I don’t want her to hate me.

But is this any better?

“I just wish I could see you,” I whisper, the thoughts spoken aloud for her. “Trace the patterns of your freckles with my eyes when you’re not paying attention. Feel the strands of your hair slip through my fingers.”

Biting my lip, I snatch up the tee I left beside me on the bed and swipe away the mess.

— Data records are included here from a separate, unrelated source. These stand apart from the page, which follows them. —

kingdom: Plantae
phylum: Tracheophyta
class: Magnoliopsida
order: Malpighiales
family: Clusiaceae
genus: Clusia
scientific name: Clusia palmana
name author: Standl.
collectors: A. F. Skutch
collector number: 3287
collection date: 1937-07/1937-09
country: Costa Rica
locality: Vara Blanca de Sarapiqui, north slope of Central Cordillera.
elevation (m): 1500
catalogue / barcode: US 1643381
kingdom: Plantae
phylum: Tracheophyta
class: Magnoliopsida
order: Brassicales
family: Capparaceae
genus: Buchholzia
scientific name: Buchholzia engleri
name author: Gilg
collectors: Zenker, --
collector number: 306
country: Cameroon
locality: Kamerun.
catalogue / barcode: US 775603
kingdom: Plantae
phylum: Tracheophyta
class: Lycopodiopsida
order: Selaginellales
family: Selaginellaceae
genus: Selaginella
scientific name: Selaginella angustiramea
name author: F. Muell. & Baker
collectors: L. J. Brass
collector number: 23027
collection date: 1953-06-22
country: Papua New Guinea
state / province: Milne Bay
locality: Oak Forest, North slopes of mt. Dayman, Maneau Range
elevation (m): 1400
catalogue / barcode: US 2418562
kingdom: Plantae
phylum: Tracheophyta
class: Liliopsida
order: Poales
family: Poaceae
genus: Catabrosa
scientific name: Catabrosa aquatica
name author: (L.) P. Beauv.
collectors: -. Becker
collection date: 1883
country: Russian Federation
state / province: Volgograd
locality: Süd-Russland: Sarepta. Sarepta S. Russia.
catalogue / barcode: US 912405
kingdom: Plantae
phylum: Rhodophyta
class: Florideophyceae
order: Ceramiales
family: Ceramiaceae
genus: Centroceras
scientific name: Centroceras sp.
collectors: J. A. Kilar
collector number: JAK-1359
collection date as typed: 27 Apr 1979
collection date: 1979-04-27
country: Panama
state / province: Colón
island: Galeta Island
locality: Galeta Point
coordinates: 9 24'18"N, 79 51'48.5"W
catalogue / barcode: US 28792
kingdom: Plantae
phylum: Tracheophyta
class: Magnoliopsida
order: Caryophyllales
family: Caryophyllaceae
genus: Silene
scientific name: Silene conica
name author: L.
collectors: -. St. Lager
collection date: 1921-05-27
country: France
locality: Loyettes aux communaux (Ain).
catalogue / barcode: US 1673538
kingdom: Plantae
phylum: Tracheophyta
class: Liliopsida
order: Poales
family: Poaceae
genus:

“Hear your voice ... tell me how ridiculous I’m being.” There’s a faint chuckle that escapes me, but it comes out thick. “Tell me I’m an idiot. Fling that attitude in my direction, shoot fire from your eyes, even though they’re as green as precious gemstones. The way they light up …”

I shake my head.

For the rest of what I have to say, I need to be in front of her for. Need to see that light in her eyes flare at me in person for the things I’ve done.

And for that, I’d be willing to wait a lifetime.

A lifetime of groveling and making up. Building. Learning. Trusting.

A lifetime, nonetheless.

“Two weeks, Mama,” I say into the phone, my voice a graveled murmur. “One hour. Fifty-two minutes.”

Chapter Fifty-Five

Anna

“So wait a second.”

I whip my head from one side of the table to the next, my hair floating all around and ending up stuck in the lipstick Aria swore I should wear tonight.